> **EXERCISE INPUT**
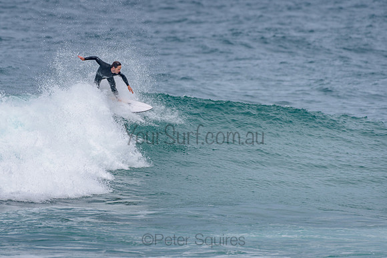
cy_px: 107
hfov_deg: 3.4
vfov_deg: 2.2
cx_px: 152
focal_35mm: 613
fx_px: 6589
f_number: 5.6
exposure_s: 1/2000
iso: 110
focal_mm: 500
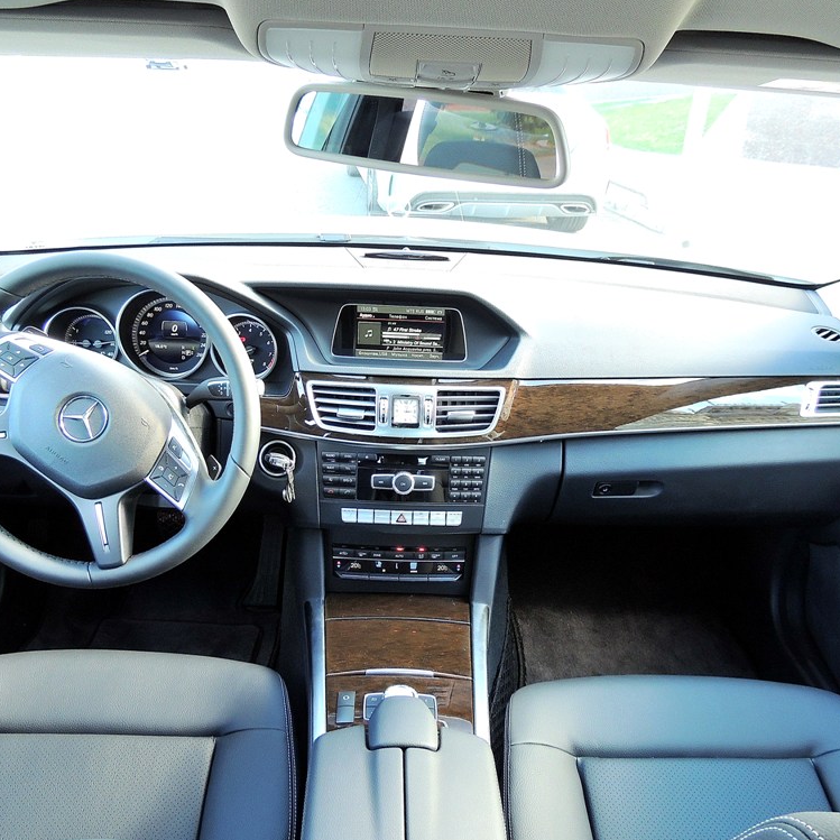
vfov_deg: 55.6
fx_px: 796
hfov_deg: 55.6
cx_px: 406
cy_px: 426
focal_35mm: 29
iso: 200
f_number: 3
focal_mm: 4.3
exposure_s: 1/30
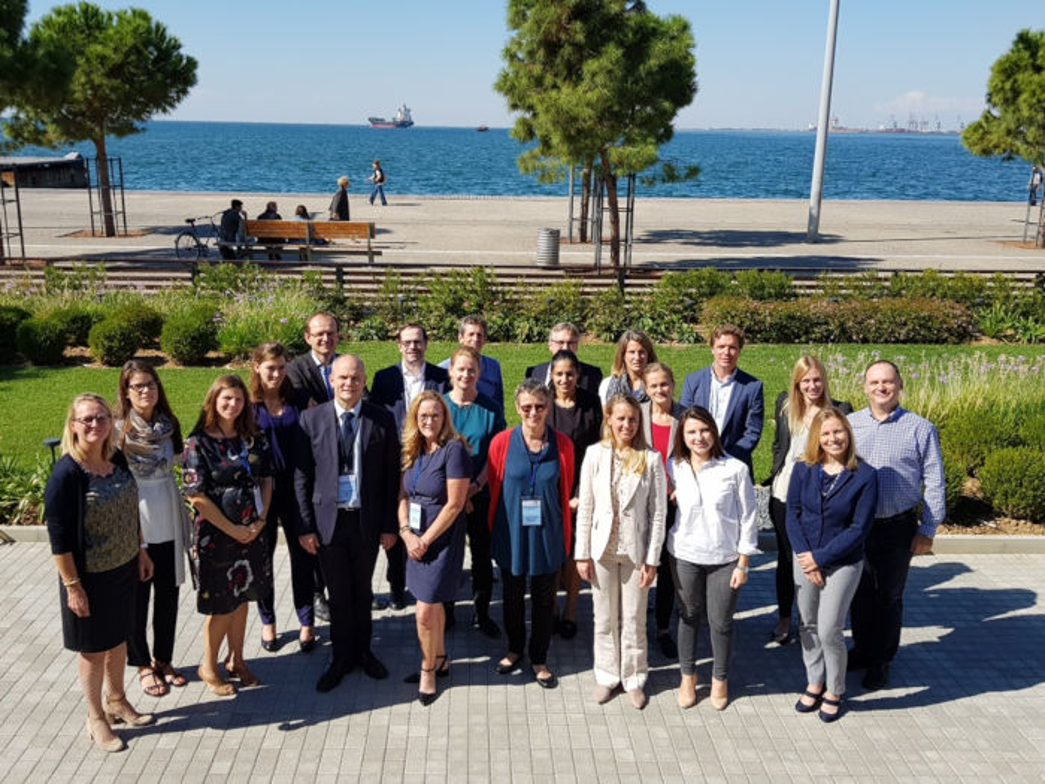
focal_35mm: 26
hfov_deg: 67.3
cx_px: 522
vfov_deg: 53.1
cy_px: 392
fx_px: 785
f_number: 1.7
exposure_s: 1/1896
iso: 40
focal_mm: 4.2
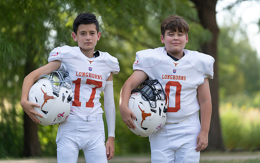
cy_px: 69
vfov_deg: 8.7
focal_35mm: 150
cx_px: 141
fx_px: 1063
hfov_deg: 13.9
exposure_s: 1/400
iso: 100
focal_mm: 135
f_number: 2.8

> **WORK REQUIRED**
Line for line, restate the data above and omit every picture.

> **RESULT OF THE EXERCISE**
cy_px: 107
hfov_deg: 3.4
vfov_deg: 2.2
cx_px: 152
focal_35mm: 613
fx_px: 6589
f_number: 5.6
exposure_s: 1/2000
iso: 110
focal_mm: 500
vfov_deg: 55.6
fx_px: 796
hfov_deg: 55.6
cx_px: 406
cy_px: 426
focal_35mm: 29
iso: 200
f_number: 3
focal_mm: 4.3
exposure_s: 1/30
focal_35mm: 26
hfov_deg: 67.3
cx_px: 522
vfov_deg: 53.1
cy_px: 392
fx_px: 785
f_number: 1.7
exposure_s: 1/1896
iso: 40
focal_mm: 4.2
cy_px: 69
vfov_deg: 8.7
focal_35mm: 150
cx_px: 141
fx_px: 1063
hfov_deg: 13.9
exposure_s: 1/400
iso: 100
focal_mm: 135
f_number: 2.8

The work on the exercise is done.